▶ TASK INSTRUCTIONS: Nothing but the lines from the one containing "also safely deletable." through the one containing "### Definition", both included, should be given again, each exactly as written below.

▶ EXERCISE DATA:
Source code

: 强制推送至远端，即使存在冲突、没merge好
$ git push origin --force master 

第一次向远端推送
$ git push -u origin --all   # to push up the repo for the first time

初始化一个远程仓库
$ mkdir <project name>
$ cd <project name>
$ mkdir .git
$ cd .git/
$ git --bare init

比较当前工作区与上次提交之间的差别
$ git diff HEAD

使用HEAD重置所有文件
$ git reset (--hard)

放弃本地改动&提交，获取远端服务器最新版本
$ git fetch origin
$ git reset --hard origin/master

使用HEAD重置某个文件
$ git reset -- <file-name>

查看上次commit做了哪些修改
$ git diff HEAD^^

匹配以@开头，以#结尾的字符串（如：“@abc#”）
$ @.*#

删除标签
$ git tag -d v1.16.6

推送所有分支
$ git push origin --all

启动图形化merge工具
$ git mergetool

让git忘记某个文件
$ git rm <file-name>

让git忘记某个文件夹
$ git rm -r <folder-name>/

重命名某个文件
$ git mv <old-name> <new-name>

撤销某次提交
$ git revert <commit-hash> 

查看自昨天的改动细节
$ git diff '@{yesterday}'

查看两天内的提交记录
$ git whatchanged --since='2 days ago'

* * *

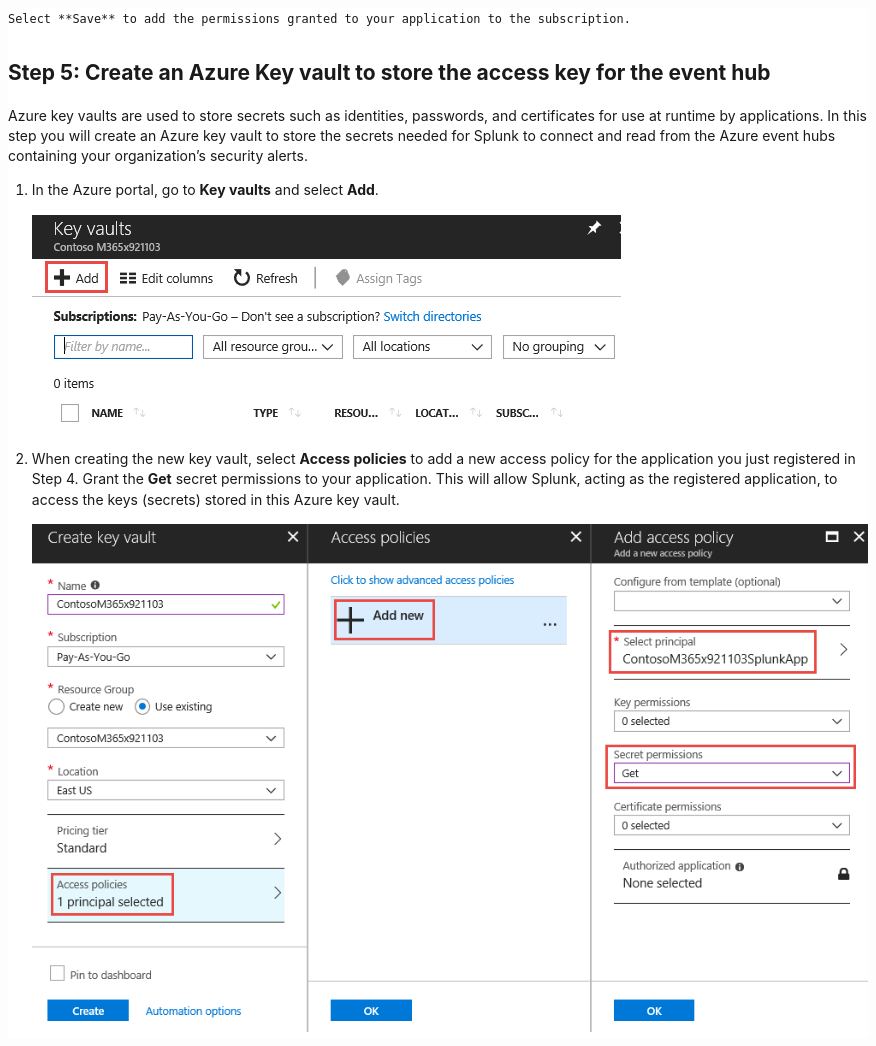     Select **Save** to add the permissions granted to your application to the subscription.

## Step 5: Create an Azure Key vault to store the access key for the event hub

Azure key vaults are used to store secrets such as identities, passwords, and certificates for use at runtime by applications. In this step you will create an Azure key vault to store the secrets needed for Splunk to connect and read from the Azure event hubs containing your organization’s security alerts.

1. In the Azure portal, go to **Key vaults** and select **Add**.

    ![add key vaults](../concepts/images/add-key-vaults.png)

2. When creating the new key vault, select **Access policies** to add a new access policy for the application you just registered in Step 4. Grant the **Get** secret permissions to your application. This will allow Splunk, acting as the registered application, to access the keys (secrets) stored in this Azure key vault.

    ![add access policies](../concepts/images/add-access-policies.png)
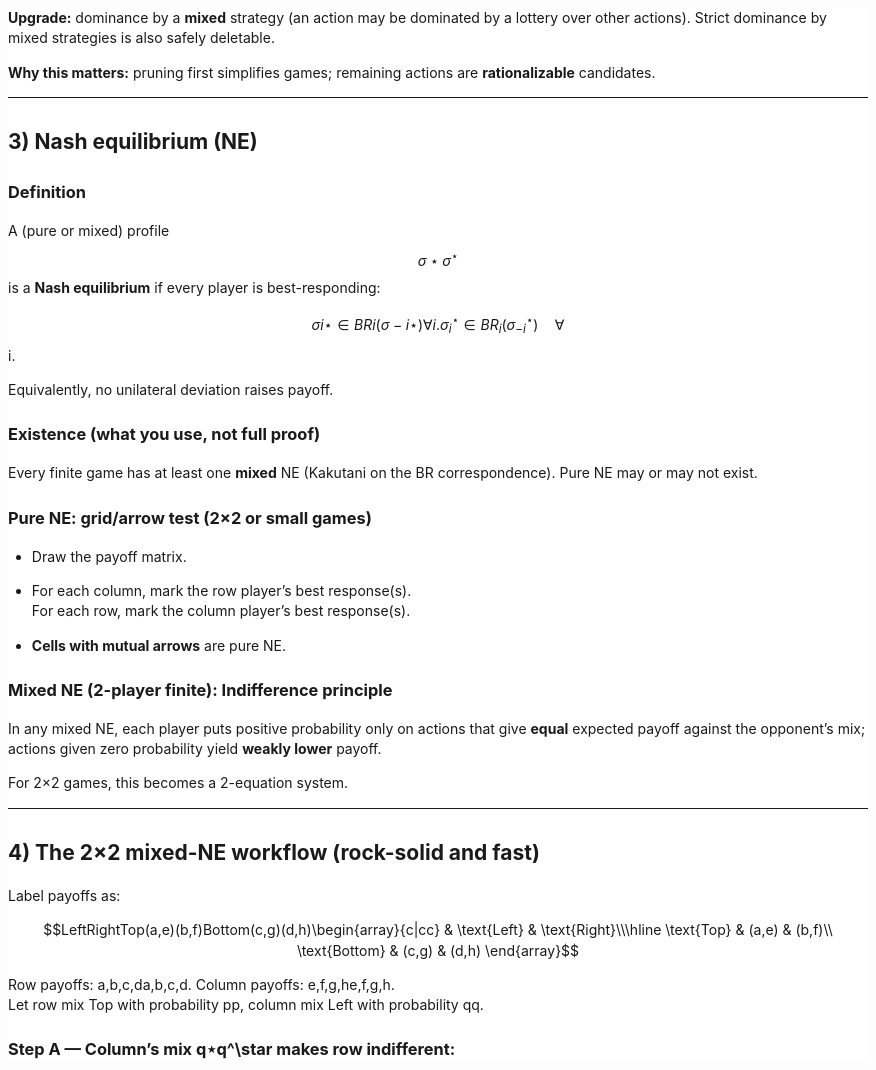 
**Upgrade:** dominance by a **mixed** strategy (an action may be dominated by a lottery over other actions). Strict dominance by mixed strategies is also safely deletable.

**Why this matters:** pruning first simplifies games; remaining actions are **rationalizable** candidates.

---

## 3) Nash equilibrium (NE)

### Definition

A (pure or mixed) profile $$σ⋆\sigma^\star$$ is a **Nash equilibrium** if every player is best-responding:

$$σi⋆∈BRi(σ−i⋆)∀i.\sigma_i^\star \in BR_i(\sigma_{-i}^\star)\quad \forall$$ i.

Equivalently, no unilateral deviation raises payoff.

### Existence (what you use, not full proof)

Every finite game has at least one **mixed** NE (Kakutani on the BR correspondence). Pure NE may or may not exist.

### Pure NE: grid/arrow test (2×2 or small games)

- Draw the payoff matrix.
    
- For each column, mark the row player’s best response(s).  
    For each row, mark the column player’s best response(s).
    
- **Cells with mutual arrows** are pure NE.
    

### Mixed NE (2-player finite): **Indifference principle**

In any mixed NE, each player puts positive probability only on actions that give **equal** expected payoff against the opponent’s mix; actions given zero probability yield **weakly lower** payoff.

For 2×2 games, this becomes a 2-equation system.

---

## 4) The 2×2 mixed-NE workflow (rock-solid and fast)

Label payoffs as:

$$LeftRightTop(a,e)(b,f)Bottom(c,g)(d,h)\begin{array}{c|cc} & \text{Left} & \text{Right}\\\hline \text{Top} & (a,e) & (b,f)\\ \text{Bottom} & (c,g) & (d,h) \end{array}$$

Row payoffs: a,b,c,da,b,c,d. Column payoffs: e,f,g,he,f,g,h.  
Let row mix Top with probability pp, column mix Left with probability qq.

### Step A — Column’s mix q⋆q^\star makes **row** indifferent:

▶ TASK ANSWER:
**Upgrade:** dominance by a **mixed** strategy (an action may be dominated by a lottery over other actions). Strict dominance by mixed strategies is also safely deletable.

**Why this matters:** pruning first simplifies games; remaining actions are **rationalizable** candidates.

---

## 3) Nash equilibrium (NE)

### Definition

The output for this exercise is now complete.